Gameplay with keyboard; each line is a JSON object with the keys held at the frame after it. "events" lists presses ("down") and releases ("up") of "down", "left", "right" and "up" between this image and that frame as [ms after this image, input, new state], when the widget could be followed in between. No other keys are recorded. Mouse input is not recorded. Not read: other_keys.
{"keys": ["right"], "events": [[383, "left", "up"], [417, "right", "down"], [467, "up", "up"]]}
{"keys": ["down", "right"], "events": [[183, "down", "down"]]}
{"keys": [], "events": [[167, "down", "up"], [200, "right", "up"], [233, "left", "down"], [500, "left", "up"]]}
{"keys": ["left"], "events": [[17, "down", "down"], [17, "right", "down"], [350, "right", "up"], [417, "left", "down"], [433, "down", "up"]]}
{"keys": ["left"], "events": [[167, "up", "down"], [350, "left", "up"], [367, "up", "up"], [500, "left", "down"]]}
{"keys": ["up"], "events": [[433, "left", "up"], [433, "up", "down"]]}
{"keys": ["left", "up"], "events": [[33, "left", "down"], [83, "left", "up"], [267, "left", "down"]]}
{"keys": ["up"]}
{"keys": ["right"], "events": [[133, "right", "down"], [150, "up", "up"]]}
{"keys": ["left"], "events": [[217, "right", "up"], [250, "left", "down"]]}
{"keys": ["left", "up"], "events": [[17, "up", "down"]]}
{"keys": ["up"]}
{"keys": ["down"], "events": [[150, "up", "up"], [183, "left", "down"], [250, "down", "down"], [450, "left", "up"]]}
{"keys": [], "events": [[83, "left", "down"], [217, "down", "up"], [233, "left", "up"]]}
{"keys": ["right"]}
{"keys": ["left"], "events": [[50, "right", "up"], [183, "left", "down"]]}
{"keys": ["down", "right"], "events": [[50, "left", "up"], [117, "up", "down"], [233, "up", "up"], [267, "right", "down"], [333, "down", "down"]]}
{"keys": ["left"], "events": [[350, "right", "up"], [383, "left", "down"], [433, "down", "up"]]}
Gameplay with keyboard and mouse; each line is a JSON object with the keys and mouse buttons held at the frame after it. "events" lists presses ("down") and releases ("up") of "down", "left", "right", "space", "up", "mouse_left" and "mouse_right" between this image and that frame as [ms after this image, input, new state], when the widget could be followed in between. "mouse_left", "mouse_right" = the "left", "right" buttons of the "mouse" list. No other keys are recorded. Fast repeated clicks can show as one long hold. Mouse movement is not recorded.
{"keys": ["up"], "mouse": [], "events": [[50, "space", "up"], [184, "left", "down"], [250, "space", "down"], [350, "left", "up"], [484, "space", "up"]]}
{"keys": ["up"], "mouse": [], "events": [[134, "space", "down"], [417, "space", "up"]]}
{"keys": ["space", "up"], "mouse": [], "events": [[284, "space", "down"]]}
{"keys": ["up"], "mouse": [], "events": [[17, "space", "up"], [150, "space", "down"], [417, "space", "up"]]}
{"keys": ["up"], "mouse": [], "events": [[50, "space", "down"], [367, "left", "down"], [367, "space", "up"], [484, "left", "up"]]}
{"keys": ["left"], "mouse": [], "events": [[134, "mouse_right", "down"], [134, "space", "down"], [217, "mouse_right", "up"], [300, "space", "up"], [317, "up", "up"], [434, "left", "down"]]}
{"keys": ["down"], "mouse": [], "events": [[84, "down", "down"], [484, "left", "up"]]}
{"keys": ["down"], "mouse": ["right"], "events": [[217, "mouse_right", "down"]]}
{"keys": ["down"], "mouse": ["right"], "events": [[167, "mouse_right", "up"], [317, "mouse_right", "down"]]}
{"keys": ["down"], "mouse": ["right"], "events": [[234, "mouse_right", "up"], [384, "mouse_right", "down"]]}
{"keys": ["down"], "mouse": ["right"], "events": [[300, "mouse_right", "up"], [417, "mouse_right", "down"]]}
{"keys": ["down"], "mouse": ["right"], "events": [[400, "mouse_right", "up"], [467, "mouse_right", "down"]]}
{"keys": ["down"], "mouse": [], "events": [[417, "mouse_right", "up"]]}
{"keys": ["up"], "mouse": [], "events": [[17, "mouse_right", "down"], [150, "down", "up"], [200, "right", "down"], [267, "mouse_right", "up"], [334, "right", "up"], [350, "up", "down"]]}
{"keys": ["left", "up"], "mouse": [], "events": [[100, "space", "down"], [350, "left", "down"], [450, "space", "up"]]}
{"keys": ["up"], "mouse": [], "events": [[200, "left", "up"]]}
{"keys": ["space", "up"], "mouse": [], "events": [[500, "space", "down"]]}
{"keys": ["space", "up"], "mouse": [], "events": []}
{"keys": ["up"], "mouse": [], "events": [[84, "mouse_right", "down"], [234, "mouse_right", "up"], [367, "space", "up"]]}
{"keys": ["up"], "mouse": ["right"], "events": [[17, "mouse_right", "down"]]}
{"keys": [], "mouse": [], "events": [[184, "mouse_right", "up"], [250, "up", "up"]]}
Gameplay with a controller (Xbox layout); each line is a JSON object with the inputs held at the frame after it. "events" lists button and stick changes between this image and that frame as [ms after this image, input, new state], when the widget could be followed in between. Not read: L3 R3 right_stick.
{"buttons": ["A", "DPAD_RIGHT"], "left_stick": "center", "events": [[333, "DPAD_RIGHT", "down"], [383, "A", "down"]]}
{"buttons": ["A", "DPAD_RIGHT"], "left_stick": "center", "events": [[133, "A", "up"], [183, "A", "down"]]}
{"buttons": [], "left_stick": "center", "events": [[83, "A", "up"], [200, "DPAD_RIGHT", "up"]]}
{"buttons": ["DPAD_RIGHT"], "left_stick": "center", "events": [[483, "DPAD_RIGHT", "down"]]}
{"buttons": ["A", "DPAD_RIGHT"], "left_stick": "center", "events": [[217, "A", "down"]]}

------------------------

-- Assigned task --
In the records above, how many lines contain the string "center"? State that number only.

-- Answer to the problem --
5